2. Deeper, according to the different production areas of a certain country, it can also be divided: such as Ethiopia's Sidamo, Jamaica's Blue Mountains, Indonesia's Sumatra, etc., these are all classifications named after place names.
2. Classification based on coffee tree varieties.
Coffee can be simply divided into Arabica and Robusta. There are also many subspecies underneath them, as well as varieties of subspecies mating. For example, we often hear:
Yellow Bourbon, Timpica, Geisha, etc., these are the subspecies below Arabica. There is excellent coffee for each variety.
3. Classification of coffee cherry treatment.
Processing refers to the process of removing the exocarp, pulp, etc., from the cherry-shaped coffee cherries, to obtain the yellow-green green coffee beans under the wrap. There are 3 "coffee classifications" based on 3 common treatments:
1. Sunburning: The more natural treatment methods, most of them are very extensive exposure, but they can also be finely operated, and the sun-dried beans in specialty coffee are the result of fine processing, and usually the fruit flavor of good sun-dried beans will be more prominent.

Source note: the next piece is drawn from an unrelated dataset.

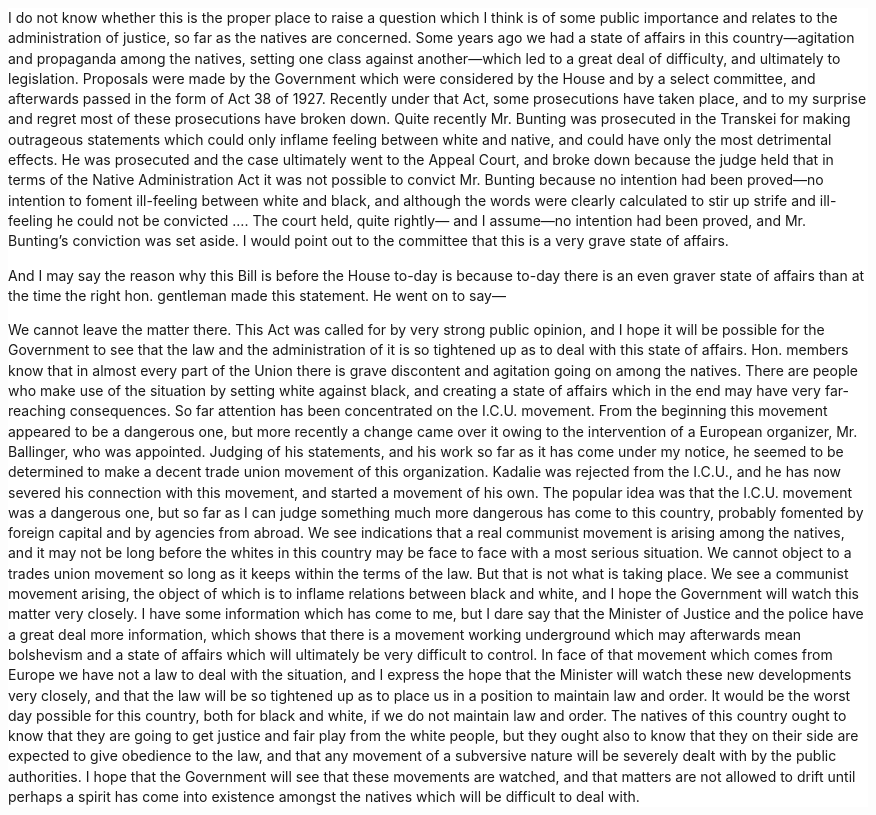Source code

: <block name="quote">I do not know whether this is the proper place to raise a question which I think is of some public importance and relates to the administration of justice, so far as the natives are concerned. Some years ago we had a state of affairs in this country&#x2014;agitation and propaganda among the natives, setting one class against another&#x2014;which led to a great deal of difficulty, and ultimately to legislation. Proposals were made by the Government which were considered by the House and by a select committee, and afterwards passed in the form of Act 38 of 1927. Recently under that Act, some prosecutions have taken place, and to my surprise and regret most of these prosecutions have broken down. Quite recently Mr. Bunting was prosecuted in the Transkei for making outrageous statements which could only inflame feeling between white and native, and could have only the most detrimental effects. He was prosecuted and the case ultimately went to the Appeal Court, and broke down because the judge held that in terms of the Native Administration Act it was not possible to convict Mr. Bunting because no intention had been proved&#x2014;no intention to foment ill-feeling between white and black, and although the words were clearly calculated to stir up strife and ill-feeling he could not be convicted &#x2026;. The court held, quite rightly&#x2014; and I assume&#x2014;no intention had been proved, and Mr. Bunting&#x2019;s conviction was set aside. I would point out to the committee that this is a very grave state of affairs.</block>

<p>And I may say the reason why this Bill is before the House to-day is because to-day there is an even graver state of affairs than at the time the right hon. gentleman made this statement. He went on to say&#x2014;</p>

<block name="quote">We cannot leave the matter there. This Act was called for by very strong public opinion, and I hope it will be possible for the Government to see that the law and the administration of it is so tightened up as to deal with this state of affairs. Hon. members know that in almost every part of the Union there is grave discontent and agitation going on among the natives. There are people who make use of the situation by setting white against black, and creating a state of affairs which in the end may have very far-reaching consequences. So far attention has been concentrated on the I.C.U. movement. From the beginning this movement appeared to be a dangerous one, but more recently a change came over it owing to the intervention of a European organizer, Mr. Ballinger, who was appointed. Judging of his statements, and his work so far as it has come under my notice, he seemed to be determined to make a decent trade union movement of this organization. Kadalie was rejected from the I.C.U., and he has now severed his connection with this movement, and started a movement of his own. The popular idea was that the I.C.U. movement was a dangerous one, but so far as I can judge something much more dangerous has come to this country, probably fomented by foreign capital and by agencies from abroad. We see indications that a real communist movement is arising among the <span class="col_727-728" refersTo="page_0433"/>natives, and it may not be long before the whites in this country may be face to face with a most serious situation. We cannot object to a trades union movement so long as it keeps within the terms of the law. But that is not what is taking place. We see a communist movement arising, the object of which is to inflame relations between black and white, and I hope the Government will watch this matter very closely. I have some information which has come to me, but I dare say that the Minister of Justice and the police have a great deal more information, which shows that there is a movement working underground which may afterwards mean bolshevism and a state of affairs which will ultimately be very difficult to control. In face of that movement which comes from Europe we have not a law to deal with the situation, and I express the hope that the Minister will watch these new developments very closely, and that the law will be so tightened up as to place us in a position to maintain law and order. It would be the worst day possible for this country, both for black and white, if we do not maintain law and order. The natives of this country ought to know that they are going to get justice and fair play from the white people, but they ought also to know that they on their side are expected to give obedience to the law, and that any movement of a subversive nature will be severely dealt with by the public authorities. I hope that the Government will see that these movements are watched, and that matters are not allowed to drift until perhaps a spirit has come into existence amongst the natives which will be difficult to deal with.</block>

2. Washing: The washing treatment method is more complicated, so I will not repeat it for the time being, this treatment method is usually only used for high-quality coffee beans, and the characteristics of washed beans are clean and can taste bright fruit acid.
3. Honey treatment (also called semi-washing): Honey treatment combines the above two methods, and the taste of the beans obtained also has the characteristics of the above two methods.